Многое из того, о чем тебе взрослые говорили, было…..(неразборчиво) Все равно, в живых никого уже нет, и я спешу это исправить. Буду кратка. Sit venia dicendi [15] . Ты, разумеется, думаешь, что в Англии живет твоя бабка, она же — мне мать. Так вот, смею тебя заверить, что никакой бабки в Англии у тебя нет. Эту легенду, будучи еще молодыми, мы с моим братом, позднее тебе отцом, вместе придумали, чтобы позора семейного избежать (о позоре — читай ниже). Помнишь, про развод beloved деда Андрея — нашего несравненного „прародителя“, про отъезд в Англию нашей матери, прихватившей фамильное состояние, которое, вопрос времени, во много раз приумноженное, к нам обратно вернется, ну и так далее.
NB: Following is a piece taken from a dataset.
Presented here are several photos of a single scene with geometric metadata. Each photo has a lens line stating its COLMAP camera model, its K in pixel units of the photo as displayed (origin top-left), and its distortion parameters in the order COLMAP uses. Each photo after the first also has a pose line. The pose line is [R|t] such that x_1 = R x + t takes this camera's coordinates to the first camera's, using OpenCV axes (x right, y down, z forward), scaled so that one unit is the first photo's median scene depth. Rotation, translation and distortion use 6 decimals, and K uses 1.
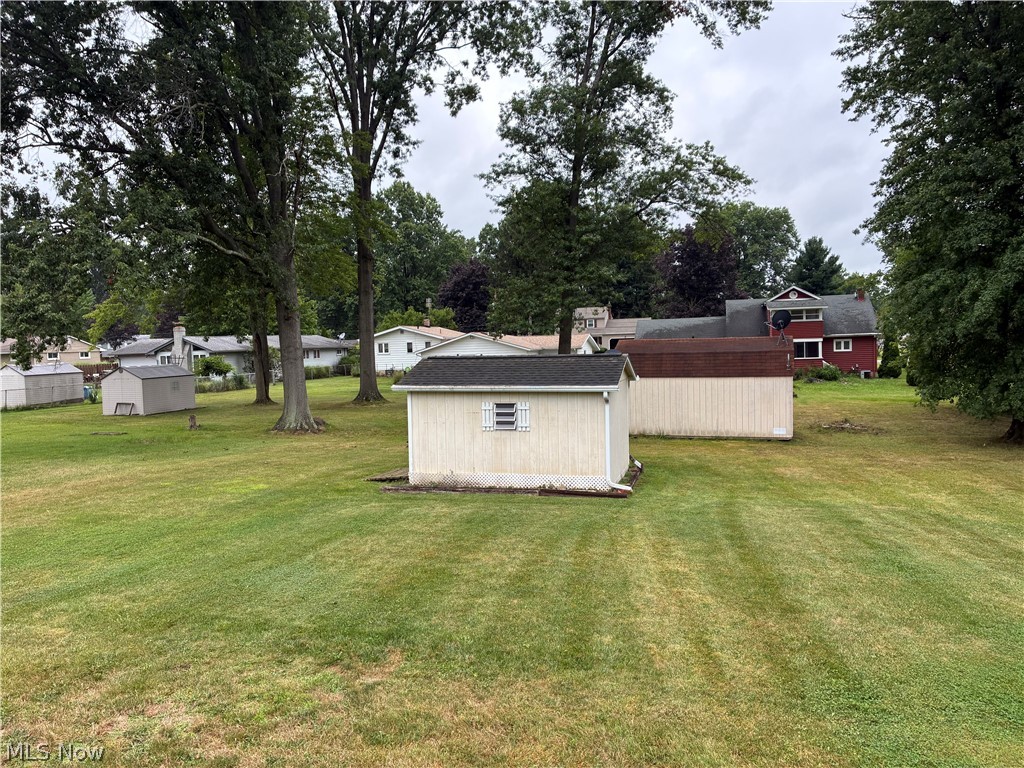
lens RADIAL K [[773.1, 0, 510.8], [0, 773.1, 386.2], [0, 0, 1]] dist [-0.007314, -0.016611]
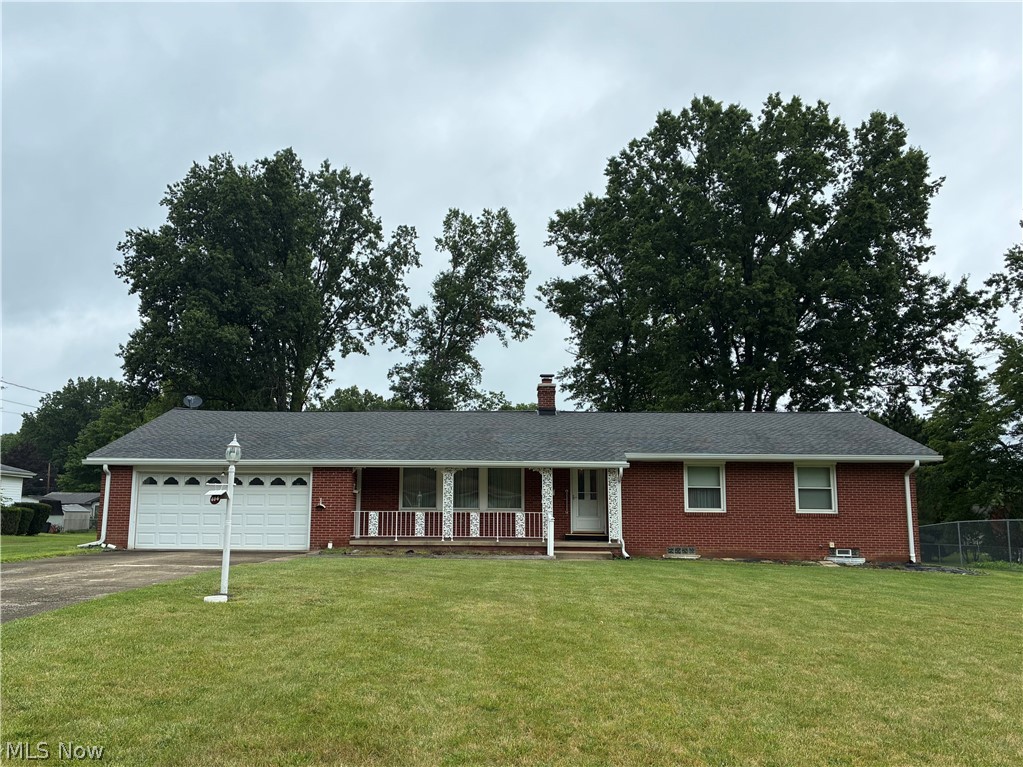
lens RADIAL K [[772.3, 0, 509.8], [0, 772.3, 384.4], [0, 0, 1]] dist [-0.007314, -0.016611]
pose [[0.967828, 0.079955, 0.238573, -0.146809], [-0.021324, 0.970821, -0.238856, 0.083478], [-0.250709, 0.226085, 0.941292, -0.668775]]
Тебя на свете тогда не было и знать ничего ты не можешь, а правда вот какова: моя мать („английская“ твоя бабка) умерла задолго до твоего рождения, когда мы с братом были подростками, и твой дед Андрей, наш отец, какое-то время вдовствовал. Таким образом, логически рассуждая, развода не было и в помине, и наша мать — с того, прости, света — ни хрена у папаши не отсудила, а дед твой Андрей разорился до ниточки (вот и позор! — смотри выше). Информация не для посторонних ушей, хотя в большинстве своем вымерли — твой дед был игрок, читай великую русскую литературу; все семейное состояние и наша с отцом твоим будущность пошли прахом. Дед все проиграл. Мы стали нищими.
15
Ко времени будь сказано (лат., Плиний Младший, „Письма“, V, 6).